RENGA: WRITING A LINKED POEM WITH A GROUP
Renga, like haiku, is a traditional Japanese form of poetry. However renga are written by a group of poets as a collaborative effort. The first poet writes a three line haiku of 5-7-5 syllables. The second poet adds two lines, each of seven syllables. The third poet adds another haiku. The fourth adds another two lines, each of seven syllables, and so on. This structure repeats until the poem is finished, by the agreement of the poets.
It is also possible to adapt the renga into a less formal linked poem. The basic rule for this collaborative project would be simple. One person writes a line of poetry and a second person writes the next line. This process continues as above, but without concern about the number of syllables.
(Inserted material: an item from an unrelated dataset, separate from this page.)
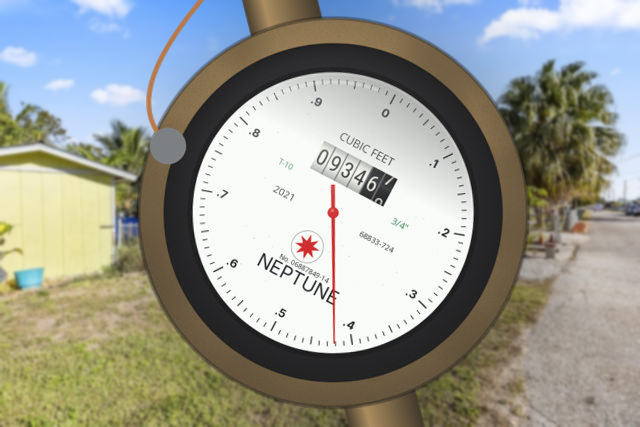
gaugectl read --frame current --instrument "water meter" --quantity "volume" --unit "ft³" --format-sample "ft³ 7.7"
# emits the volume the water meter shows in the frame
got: ft³ 93467.42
To get students started it often works best to give them a beginning line. For example, “I opened the door and walked into a forest,” or “As I walked down the street, a lion appeared.” The instructions can be left as plain as that. I often find, though, that students do this assignment most comfortably if they are given an additional rule by the teacher, that each line must have one specified element. For example, a color, a sound, a body of water. If you break the class into a number of groups, each group creating its own renga from the same initial line and the same additional rules, it is interesting to share the finished poems. Students can then hear how each group developed the initial line and responded to the rules. There are usually huge and surprising differences between the versions.